Der Bischof der Evangelisch-Lutherischen Landeskirche Sachsens, Jochen Bohl, erklärte: "Unser Mitgefühl gilt den Eltern und Geschwistern." Freude, Trauer und Sorge lägen hier dicht beieinander. Der Landesbischof rief zur Fürbitte für die entführte Familie und ihre Angehörigen auf. Zugleich bat er die politisch Verantwortlichen in Deutschland und im Jemen um angemessene und umsichtige Bemühungen bei der Befreiung der noch Verschleppten.

Spannungen zwischen Jemen und Saudi-Arabien

Die Bundesregierung hat dem islamischen Königreich Saudi-Arabien für die "Rettungsaktion" gedankt. Doch mit Rücksicht auf die noch immer vermissten restlichen Geiseln und die politischen Befindlichkeiten der Verantwortlichen in Riad und Sanaa werden einige Details der Operation zurückgehalten. Unklar ist daher auch noch, ob das saudische Kommando selbst in Jemen war oder - so die offizielle Fassung - die beiden deutschen Mädchen im Grenzgebiet entgegengenommen haben. Jemenitische Stammesführer aus dem Bezirk Schadha sprachen von saudischen Kampfhubschraubern.

Wer die Kinder dorthin gebracht hat, verrät das saudische Innenministerium jedenfalls nicht. Auch die jemenitische Regierung gibt sich zugeknöpft. Ein jemenitischer Regierungsvertreter, der sich darüber ärgert, dass die Saudis nun als "Retter und Helden" gefeiert werden, ließ sich schließlich doch zu einem Kommentar hinreißen. Er sagte laut dpa: "Die Saudis verhandeln schon seit Monaten mit den Entführern. Sie haben Lösegeld bezahlt." Die Rede ist von fünf Millionen US-Dollar.

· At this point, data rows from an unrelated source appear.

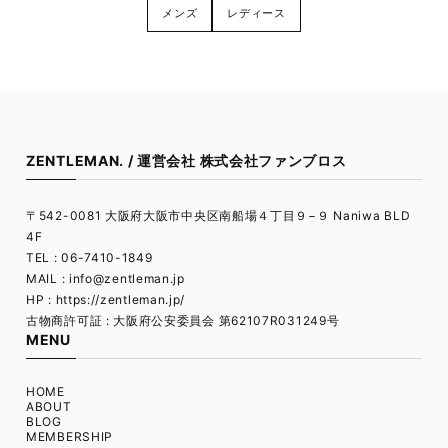
メンズ
レディース
ZENTLEMAN. / 運営会社 株式会社ファンブロス
〒542-0081 大阪府大阪市中央区南船場４丁目９−９ Naniwa BLD
4F
TEL : 06-7410-1849
MAIL :
info@zentleman.jp
HP : https://zentleman.jp/
古物商許可証 : 大阪府公安委員会 第62107R031249号
MENU
HOME
ABOUT
BLOG
MEMBERSHIP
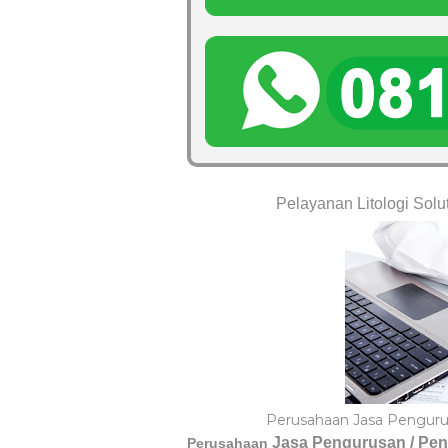
Pelayanan Litologi Solu
Perusahaan Jasa Pengurus
Jasa Pengurusan / Pen
Perusahaan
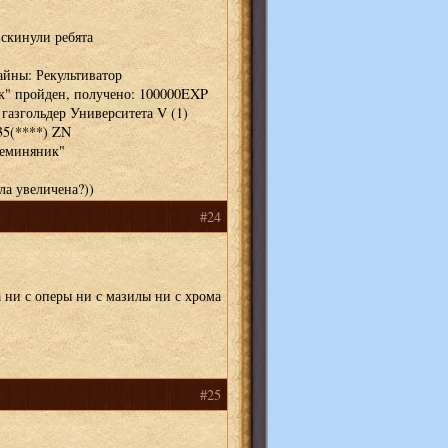
 скинули ребята
тайны: Рекультиватор
ик" пройден, получено: 100000EXP
газгольдер Университета V (1)
35(****) ZN
Семиняник"
ла увеличена?))
#24
 ни с оперы ни с мазилы ни с хрома
#25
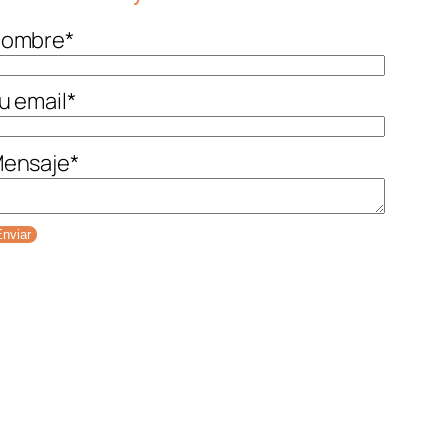
ombre
*
u email
*
ensaje
*
nviar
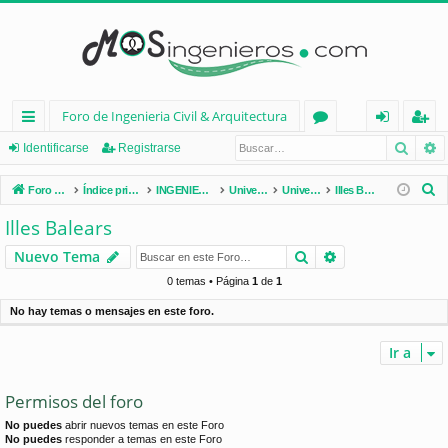
Foro de Ingenieria Civil & Arquitectura
Busca
B
nl
or
de
eg
Identificarse
Registrarse
ac
os
nt
ist
B
Foro de Ingenieria Civil & Arquitectura
Índice principal
INGENIERÍA CIVIL (España)
Universidades de España
Universidades por Comunidades
Illes Balears
es
ifi
ra
u
Illes Balears
s
rá
ca
rs
Buscar
Búsqueda avan
Nuevo Tema
c
pi
rs
e
a
0 temas • Página
1
de
1
d
e
r
No hay temas o mensajes en este foro.
os
Ir a
Permisos del foro
No puedes
abrir nuevos temas en este Foro
No puedes
responder a temas en este Foro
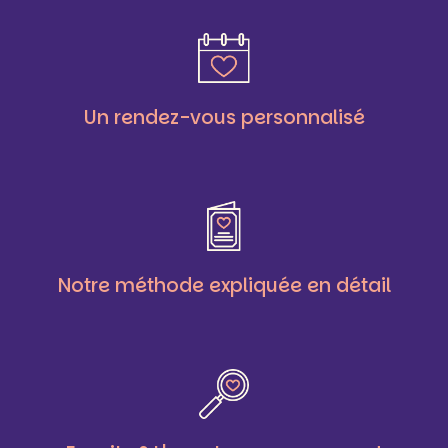
Un rendez-vous personnalisé
Notre méthode expliquée en détail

Der Sprecher des Innenministeriums in Riad, General Mansur al-Turki, sagt nichts von Lösegeldzahlungen. Er ist stolz, dass es seinen Männern gelungen ist, die Kinder zu retten. Doch als das Gespräch auf das Schicksal ihres kleinen Bruders Simon (1) kommt, wird seine Stimme ernst. Zu der Frage, ob die drei erwachsenen Geiseln - die Eltern der Kinder und der mit ihnen entführte Brite - gefunden wurden, sagt er wegen der noch laufenden Ermittlungen nichts.